The end of 2017 saw a number of important decisions, which have important practical ramifications for the use of Part 36 offers in many commercial litigation cases.


Optical Express Ltd & Ors v Associated Newspapers Ltd [2017] EWHC 2707 (QB)

This was a claim for libel. The particulars of claim were served on 24 February 2015 with details of the Claimants' (Cs') losses at that date with a statement that further loss was expected. Details of further loss were not provided until 8 May 2016 – they were in excess of £20m. Following this, the Defendants (Ds) made a Part 36 offer of £125,000, with a deadline for acceptance of three weeks. This offer was never withdrawn and was eventually accepted on 21 February 2017. By this point significant costs had been incurred due to disclosure and exchange of expert evidence.

The normal rule (CPR 36.13(5)) is that C will be awarded costs on the standard basis up to the end of the "Relevant Period" for acceptance of offer (the 21 day period within which the offer can be accepted with automatic costs consequences). D will usually be awarded costs on the standard basis from this date up to the date of acceptance.

In this case the court decided it would be "unjust" to apply the normal rule. Firstly, Cs were only awarded costs up to 11 January 2016, on the basis that they should have provided the further information no later than November 2015: the 8 May 2016 response was held to be a direct cause of the Part 36 offer, so the court held that Ds would have made a Part 36 offer sooner, had the additional details of loss been made available to them earlier. Ds could have made an offer with a Relevant Period which would have expired no later than 11 January 2016. Ds were therefore awarded their costs from 11 January 2016 on the indemnity basis. This was on the basis that Cs' conduct in relation to the offer, first rejecting it and then accepting it much later without explanation, was "highly unreasonable".


Claimants should avoid delay in providing details of loss, to enable defendants to make an appropriate offer.


Mohammed v Home Office [2017] EWHC 2809 (QB)

This was a claim for unlawful detention. The Claimant (C) made a Part 36 offer that he would accept £70,000, which was rejected by the Defendant (D). D accepted liability the day before the trial, 8 months after rejecting the Part 36 offer. The judge awarded £78,500, a more advantageous result for C than its own Part 36 offer.

The normal rule (CPR 36.17(4)(a)) is that C will be awarded, in addition to its costs, "interest on the whole of the damages award at a rate not exceeding 10% above base rate". On this point, the judge considered the following factors; the time that had lapsed between the offer deadline and the trial; that C had conducted the litigation reasonably and that D should have conceded liability earlier, amongst others.

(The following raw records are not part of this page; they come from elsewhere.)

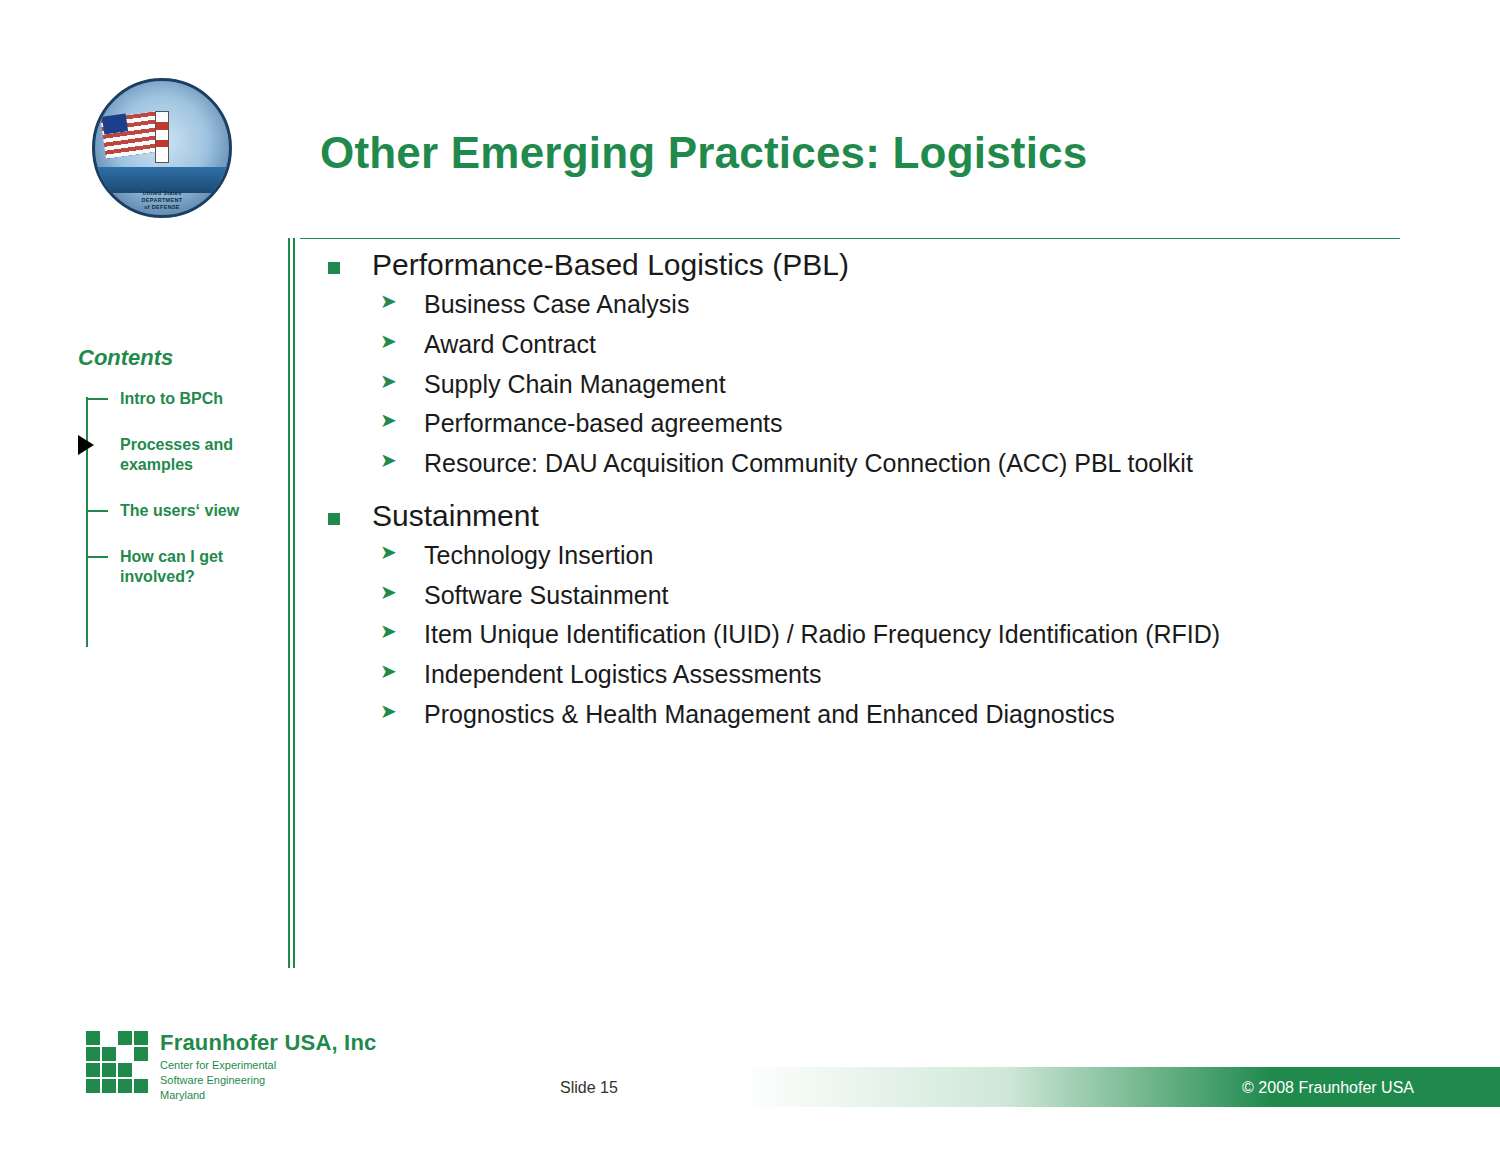United States
DEPARTMENT
of DEFENSE
Other Emerging Practices: Logistics
Contents
Intro to BPCh
Processes and examples
The users‘ view
How can I get involved?
Performance-Based Logistics (PBL)
Business Case Analysis
Award Contract
Supply Chain Management
Performance-based agreements
Resource: DAU Acquisition Community Connection (ACC) PBL toolkit
Sustainment
Technology Insertion
Software Sustainment
Item Unique Identification (IUID) / Radio Frequency Identification (RFID)
Independent Logistics Assessments
Prognostics & Health Management and Enhanced Diagnostics
Fraunhofer USA, Inc
Center for Experimental
Software Engineering
Maryland
Slide 15
© 2008 Fraunhofer USA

The judge awarded enhanced interest at a figure of 6% above the base rate from the date of the deadline of accepting the offer to the trial judgment date.

Under CPR 36.17(4) (d) C was also entitled to an "additional amount, which should not exceed £75,000 calculated by applying the prescribed percentage" which here was 10% of the sum awarded to C as the claim was for less than £.5m. The judge queried the interpretation of "sum awarded". Was it:

  • the damages award net of any interest
  • the damages award plus any basic interest or
  • the damages award plus all interest, including any enhanced interest awarded under CPR 36.17(4)(a)

The judge held that it should be "the damages award plus any basic interest" - the sum awarded to C, without the enhancement awarded under Part 36.


The Rules provide for very significant enhanced costs and damages awards for claimants who beat their own Part 36 offers. This is a rare example of a reported decision construing and applying the relevant Rule.